Starting where The Program left off, Sloane and her boyfriend James are on the run. They barely survived The Program, an organization that “cures” teenagers from depression by stealing their memories, isn’t ready to let them go.

When forced to team up with some rebels, Sloane and James have the time to ask themselves who they are. Without their memories, so much of their past is unknown. How much of their life is a lie? The good news is, they have an orange pill, more commonly known as The Treatment, that can bring back their memories and ensure those memories will be safe from The Program forever. The bad news is, there are two of them and only one pill, a pill The Program won’t rest until they find.

This book felt less dark than the first.
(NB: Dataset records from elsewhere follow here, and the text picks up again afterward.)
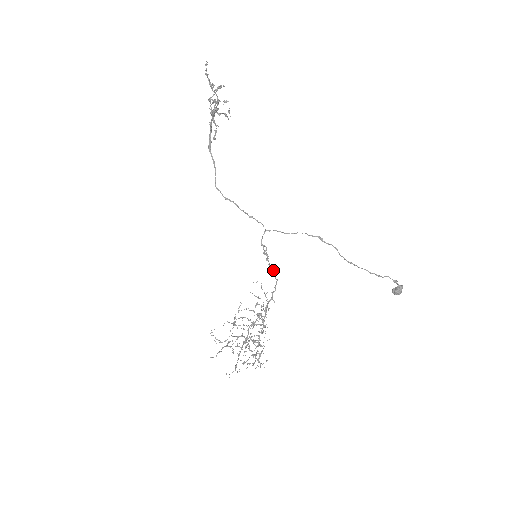
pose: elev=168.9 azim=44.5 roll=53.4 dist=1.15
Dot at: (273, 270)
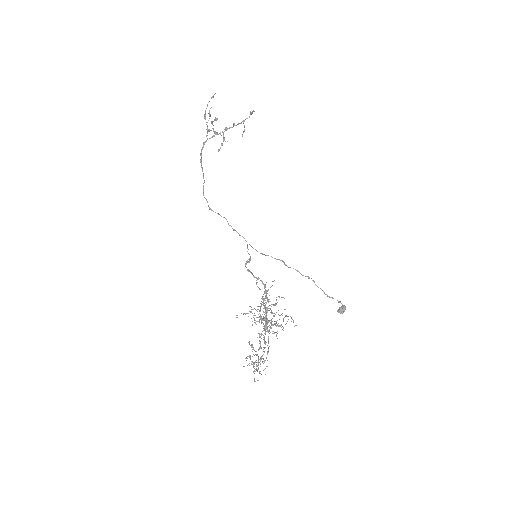
Dot at: (258, 279)
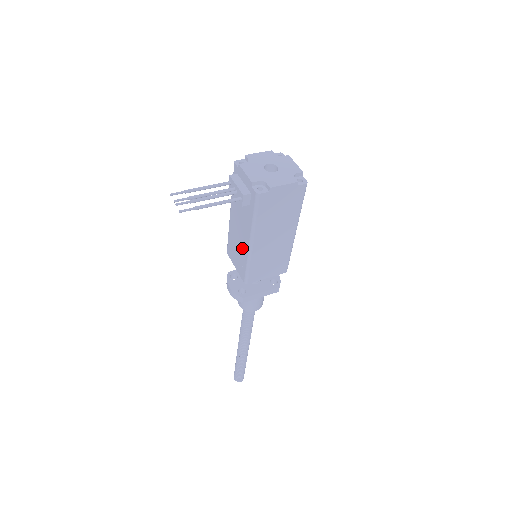
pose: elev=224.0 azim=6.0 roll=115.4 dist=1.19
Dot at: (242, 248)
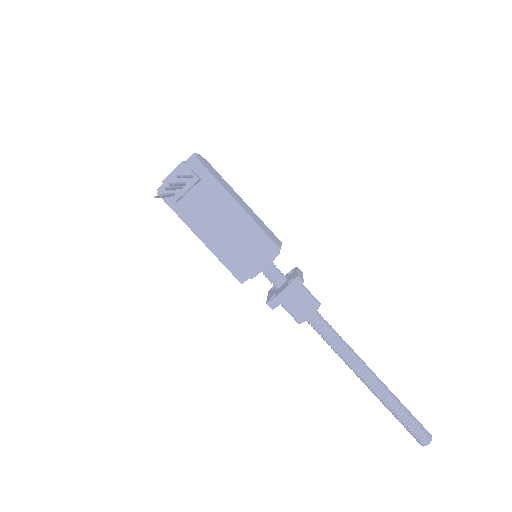
Dot at: (240, 229)
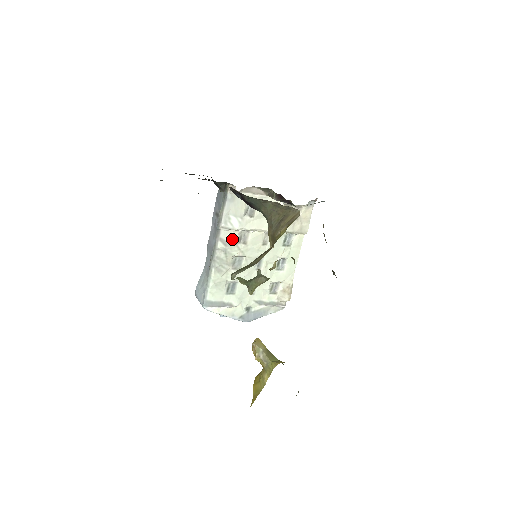
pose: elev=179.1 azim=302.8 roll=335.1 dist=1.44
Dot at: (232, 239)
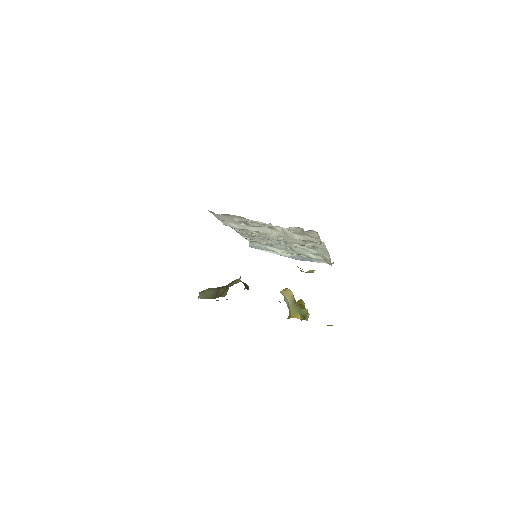
Dot at: (242, 229)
Since they have been “cured,” suicide is more a thing talked about other people doing rather than the main characters contemplating doing themselves. Instead, they learn to accept that they must live for the present, leaving the past behind them, if they ever want to live for the future.

It always seems more hopeful, at least for me, when characters are on the more instead of isolated in a single area when they are being hunted down. There are plenty more places to hide and ways to evade, but when The Program needs to keep their 100% success rate, it could only be a matter of time. If or when they are caught, it won’t be the same as before. Because this time, The Program won’t merely take their memories. This time, their personality will be sucked out of them as well.

I don’t think it is necessary to read the first book in the series. All crucial elements of The Program is revealed over the course of the novel, whether referred to directly or indirectly varied. Other than understanding the characters and their situation better, I think it would have been more interesting for me to learn along with the characters the past events and who people are versus who they claim to be.

Even so, I believe the mature content of the book she be reserved for older teens. Depression and suicide, even in a futuristic world, still seems so terrifyingly real.

This review is based on an advance reader’s copy. The Treatment, published by Simon & Schuster, will be available in bookstores everywhere on April 29.